Given the root of a Binary Search Tree (BST) and two integers l and r, remove all the nodes whose values lie outside the range [l, r]. After modification, the resulting tree should still be a valid BST.
[Naive Approach] Using Inorder Traversal - O(n) Time and O(n) Space
The idea is to traverse the BST and store all node values that lie within the given range [l, r] in sorted order (inorder traversal). Once we have this sorted list of valid values, we rebuild the BST recursively by selecting the middle element as the root, and recursively constructing the left and right subtrees from the left and right halves of the list. This ensures that the rebuilt tree contains only nodes within the range and maintains the BST property.

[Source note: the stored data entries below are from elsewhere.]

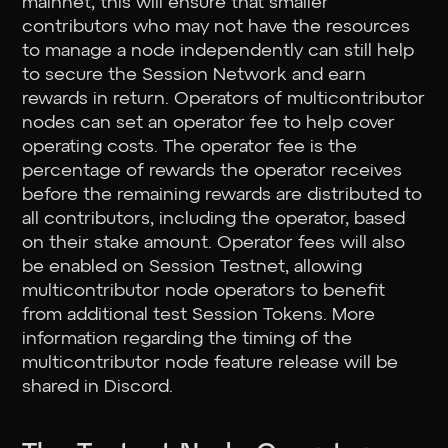
mainnet, this will ensure that smaller
contributors who may not have the resources
to manage a node independently can still help
to secure the Session Network and earn
rewards in return. Operators of multicontributor
nodes can set an operator fee to help cover
operating costs. The operator fee is the
percentage of rewards the operator receives
before the remaining rewards are distributed to
all contributors, including the operator, based
on their stake amount. Operator fees will also
be enabled on Session Testnet, allowing
multicontributor node operators to benefit
from additional test Session Tokens. More
information regarding the timing of the
multicontributor node feature release will be
shared in Discord.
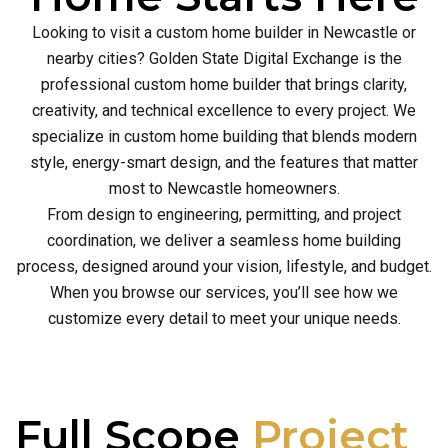
Looking to visit a custom home builder in Newcastle or
nearby cities? Golden State Digital Exchange is the
professional custom home builder that brings clarity,
creativity, and technical excellence to every project. We
specialize in custom home building that blends modern
style, energy-smart design, and the features that matter
most to Newcastle homeowners.
From design to engineering, permitting, and project
coordination, we deliver a seamless home building
process, designed around your vision, lifestyle, and budget.
When you browse our services, you’ll see how we
customize every detail to meet your unique needs.
Full Scope
Project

[Expected Approach] Using Recursion - O(n) Time and O(n) Space
The idea is to traverse the BST in post-order(LRN), At each node, we compare its value with the given range [l, r]. If the node’s value is less than l, then all nodes in its left subtree are also smaller than l due to the BST property, so we discard the left subtree and return the trimmed right subtree. Similarly, if the node’s value is greater than r, all nodes in the right subtree exceed r, so we discard the right subtree and return the trimmed left subtree. If the node’s value lies within the range, we keep it and attach the recursively trimmed left and right subtrees, ensuring that the BST property is maintained.
Why post-order? We use post-order traversal because it allows us to trim the left and right subtrees first before processing the current node, effectively starting from the leaf nodes and moving upwards to ensure all nodes outside the given range are removed while maintaining the BST property.